Li Zhaoyi, Miao Hao, Bao Wei, Zhang Lansheng
Department of Radiotherapy, The Second Affiliated Hospital of Xuzhou Medical University, Meijian Road 32, Xuzhou, 221000, China.
Xuzhou Medical University, Tongshan Road 209, Xuzhou, 221000, China.
BMC Cancer. 2025 Apr 14;25(1):692. doi: 10.1186/s12885-025-14101-3.
The relationship between cytokines and lung metastasis (LM) in breast cancer (BC) remains unclear and current clinical methods for identifying breast cancer lung metastasis (BCLM) lack precision, thus underscoring the need for an accurate risk prediction model. This study aimed to apply machine learning algorithms for identifying the key risk factors for BCLM before developing a reliable prediction model centered on cytokines.
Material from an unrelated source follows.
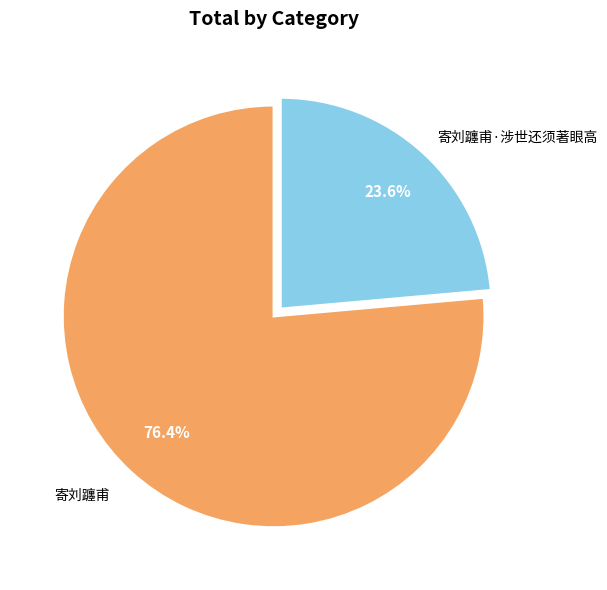

Is there any slice that represents more than half of the pie?

Yes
This population-based retrospective study included 326 BC patients admitted to the Second Affiliated Hospital of Xuzhou Medical University between September 2018 and September 2023. After randomly assigning the patients to a training cohort (70%; n = 228) or a validation cohort (30%; n = 98) the risk factors for BCLM were identified using Least Absolute Shrinkage and Selection Operator (LASSO), Extreme Gradient Boosting (XGBoost) and Random Forest (RF) models. Significant risk factors were visualized with a Venn diagram and incorporated into a nomogram model, the performance of which was then evaluated according to three criteria, namely discrimination, calibration and clinical utility using calibration plots, receiver operating characteristic (ROC) curves and decision curve analysis (DCA).
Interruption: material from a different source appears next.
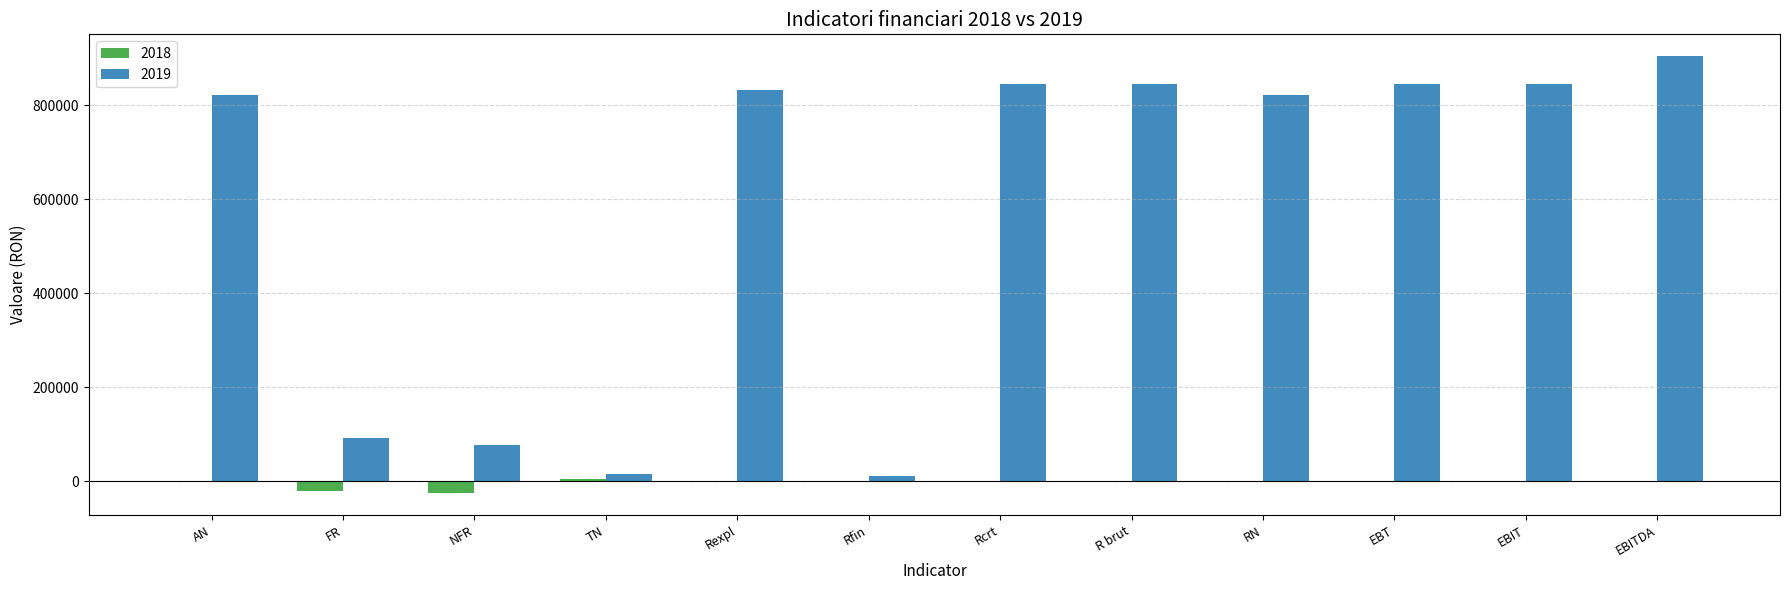

What is the greatest value displayed?

904043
Among the cohort, 70 patients developed LM. A nomogram was then developed to predict the 5-year and 10-year BCLM risk by incorporating five key variables, namely endocrine therapy, hsCRP, IL6, IFN-ɑ and TNF-ɑ. For the 5-year prediction model, the training and validation cohorts had AUC values of 0.786 (95% CI: 0.691-0.881) and 0.627 (95% CI: 0.441-0.813), respectively, while for the 10-year prediction model, the corresponding AUC values were 0.687 (95% CI: 0.528-0.847) and 0.797 (95% CI: 0.605-0.988), respectively. ROC analysis further confirmed the model's strong discriminative ability, while calibration plots indicated that the predicted and observed outcomes were in good agreement in both cohorts. Finally, DCA demonstrated the model's effectiveness in clinical practice.
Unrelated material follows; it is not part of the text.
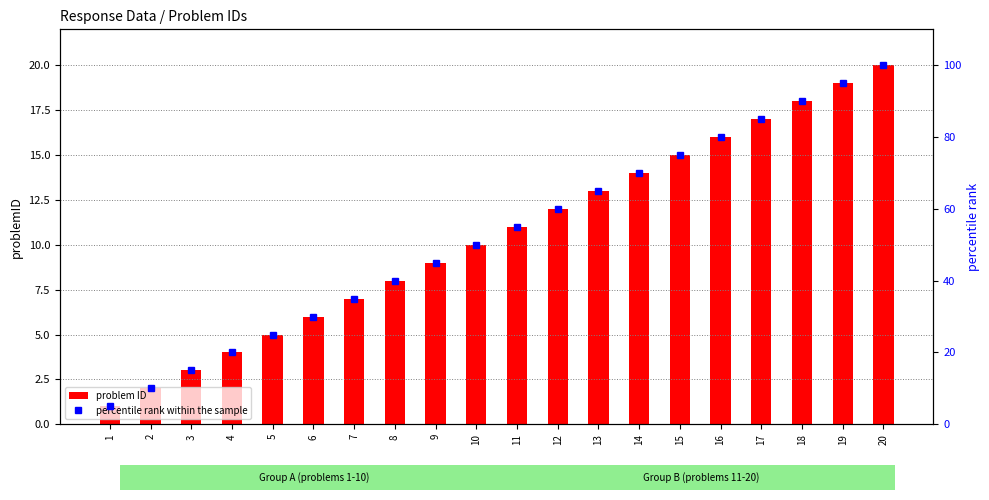

List the series in order of their peak value, lowest first.

problem ID, percentile rank within the sample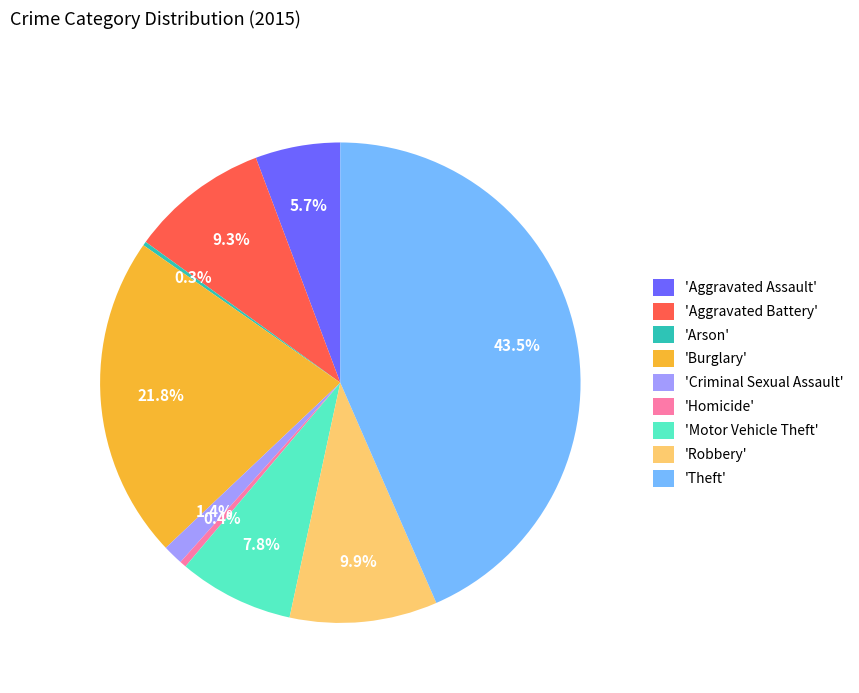

What is the largest slice in the pie chart?

'Theft'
Using machine learning algorithms, this study developed aa nomogram that could effectively identify BC patients who were at a higher risk of developing LM, thus providing a valuable tool for decision-making in clinical settings.
细胞因子与乳腺癌(BC)肺转移(LM)之间的关系尚不清楚,目前用于识别乳腺癌肺转移(BCLM)的临床方法缺乏精确性,因此强调需要一种准确的风险预测模型。本研究旨在应用机器学习算法识别BCLM的关键风险因素,然后开发一个以细胞因子为中心的可靠预测模型。
这项基于人群的回顾性研究纳入了2018年9月至2023年9月在徐州医科大学第二附属医院住院的326例BC患者。在将患者随机分配到训练队列(70%;n = 228)或验证队列(30%;n = 98)后,使用最小绝对收缩和选择算子(LASSO)、极端梯度提升(XGBoost)和随机森林(RF)模型识别BCLM的风险因素。用维恩图可视化显著风险因素,并将其纳入列线图模型,然后根据校准图、受试者工作特征(ROC)曲线和决策曲线分析(DCA)这三个标准评估其性能,即区分度、校准度和临床实用性。
在该队列中,70例患者发生了LM。然后通过纳入五个关键变量,即内分泌治疗、hsCRP、IL6、IFN-α和TNF-α,开发了一个列线图来预测5年和10年BCLM风险。对于5年预测模型,训练队列和验证队列的AUC值分别为0.786(95%CI:0.691 - 0.881)和0.627(95%CI:0.441 - 0.813),而对于10年预测模型,相应的AUC值分别为0.687(95%CI:0.528 - 0.847)和0.797(95%CI:0.605 - 0.988)。ROC分析进一步证实了该模型具有很强的区分能力,而校准图表明两个队列中预测结果与观察结果高度一致。最后,DCA证明了该模型在临床实践中的有效性。
本研究使用机器学习算法开发了一个列线图,该列线图可以有效地识别发生LM风险较高的BC患者,从而为临床决策提供了一个有价值的工具。